> **WHAT TO WORK ON**
From the entries below, gather every line containing the string "labplan".
*** Block opens ***
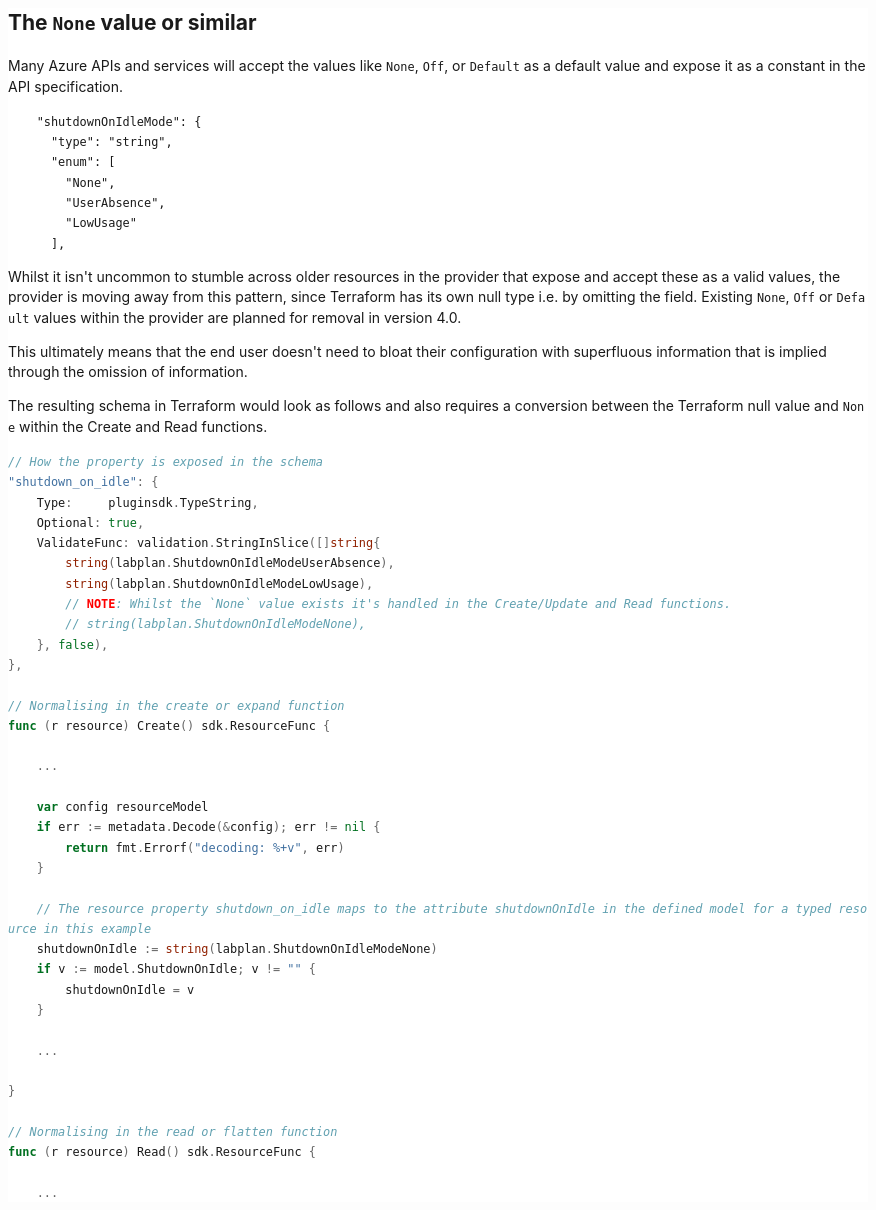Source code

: 
## The `None` value or similar

Many Azure APIs and services will accept the values like `None`, `Off`, or `Default` as a default value and expose it as a constant in the API specification. 

```
    "shutdownOnIdleMode": {
      "type": "string",
      "enum": [
        "None",
        "UserAbsence",
        "LowUsage"
      ],
```

Whilst it isn't uncommon to stumble across older resources in the provider that expose and accept these as a valid values, the provider is moving away from this pattern, since Terraform has its own null type i.e. by omitting the field. Existing `None`, `Off` or `Default` values within the provider are planned for removal in version 4.0.

This ultimately means that the end user doesn't need to bloat their configuration with superfluous information that is implied through the omission of information.

The resulting schema in Terraform would look as follows and also requires a conversion between the Terraform null value and `None` within the Create and Read functions.

```go
// How the property is exposed in the schema
"shutdown_on_idle": {
    Type:     pluginsdk.TypeString,
    Optional: true,
    ValidateFunc: validation.StringInSlice([]string{
        string(labplan.ShutdownOnIdleModeUserAbsence),
        string(labplan.ShutdownOnIdleModeLowUsage),
        // NOTE: Whilst the `None` value exists it's handled in the Create/Update and Read functions.
        // string(labplan.ShutdownOnIdleModeNone),
    }, false),
},

// Normalising in the create or expand function
func (r resource) Create() sdk.ResourceFunc {
	
	...
	
	var config resourceModel
	if err := metadata.Decode(&config); err != nil {
        return fmt.Errorf("decoding: %+v", err)
    }
	
	// The resource property shutdown_on_idle maps to the attribute shutdownOnIdle in the defined model for a typed resource in this example
	shutdownOnIdle := string(labplan.ShutdownOnIdleModeNone)
	if v := model.ShutdownOnIdle; v != "" {
		shutdownOnIdle = v
    }
	
	...
	
}

// Normalising in the read or flatten function
func (r resource) Read() sdk.ResourceFunc {
	
	...
```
*** Block closes ***
> **YOUR RESPONSE**
        string(labplan.ShutdownOnIdleModeUserAbsence),
        string(labplan.ShutdownOnIdleModeLowUsage),
        // string(labplan.ShutdownOnIdleModeNone),
	shutdownOnIdle := string(labplan.ShutdownOnIdleModeNone)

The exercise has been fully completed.